One might think we should have a section on how to calculate a confidence region
based
on the parametric bootstrap rather than asymptotic normality, and this would be
expected
for a confidence interval. However, it is an open research question how best to
make a
confidence region in this situation. The elliptical (large sample, approximate,
delta method)
confidence regions shown in Figure 1 get their shape from the asymptotic
bivariate normal
distribution of the two-dimensional vector (location of the maximum) being
estimated.
A bivariate normal distribution has elliptical contours of its probability
density function,
hence elliptical confidence regions make sense.
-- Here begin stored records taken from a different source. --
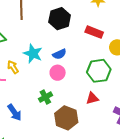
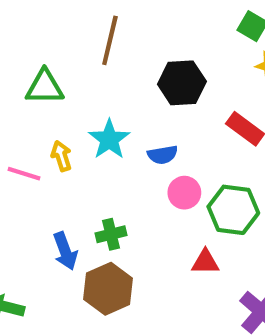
pink circle: (58, 73) -> (184, 193), moved
blue arrow: (15, 112) -> (65, 251), moved
brown hexagon: (66, 118) -> (108, 289), moved

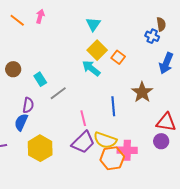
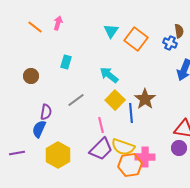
yellow square: (97, 50) -> (115, 100), moved
orange square: (118, 57) -> (136, 39), moved, size x1.6
cyan rectangle: (40, 79) -> (66, 62), moved, turned 48
brown star: (142, 92) -> (145, 99), moved

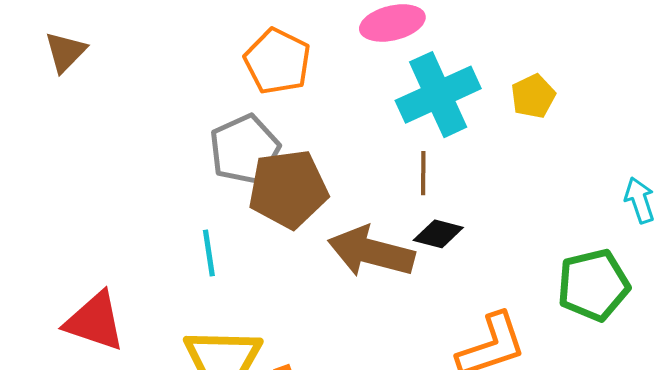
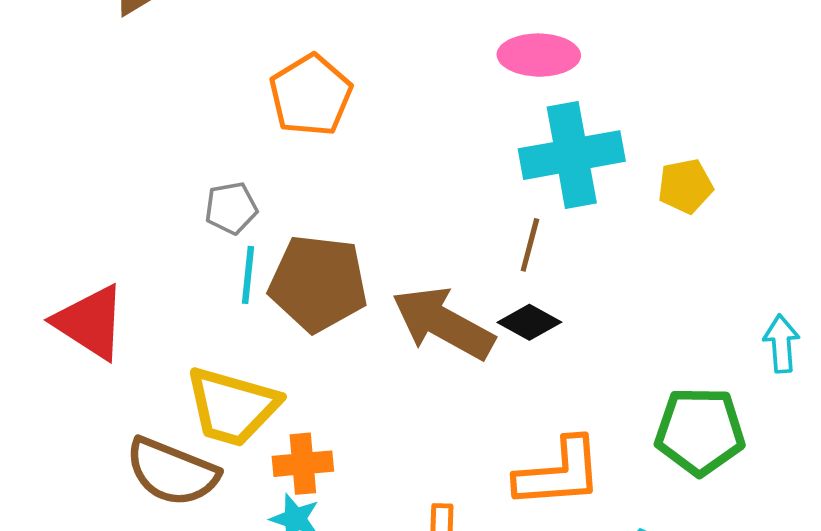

If we drop the “assumption”of
normality (not
really an assumption but an asymptotic approximation), then there is no reason
to make
elliptical confidence regions. In fact, the main point of parametric bootstrap
confidence
intervals is to drop the “assumption” of normality and use intervals that are
not centered
at the MLE and reflect the skewness of the simulation distribution of the
estimates. So in
order to do a parametric bootstrap correctly in this situation, we should also
use a nonelliptical
confidence region that reflects the non-normality of the simulation distribution
of
the estimates. But how? That is the open research question. All of the bootstrap
literature
known to us is about confidence intervals, not about confidence regions.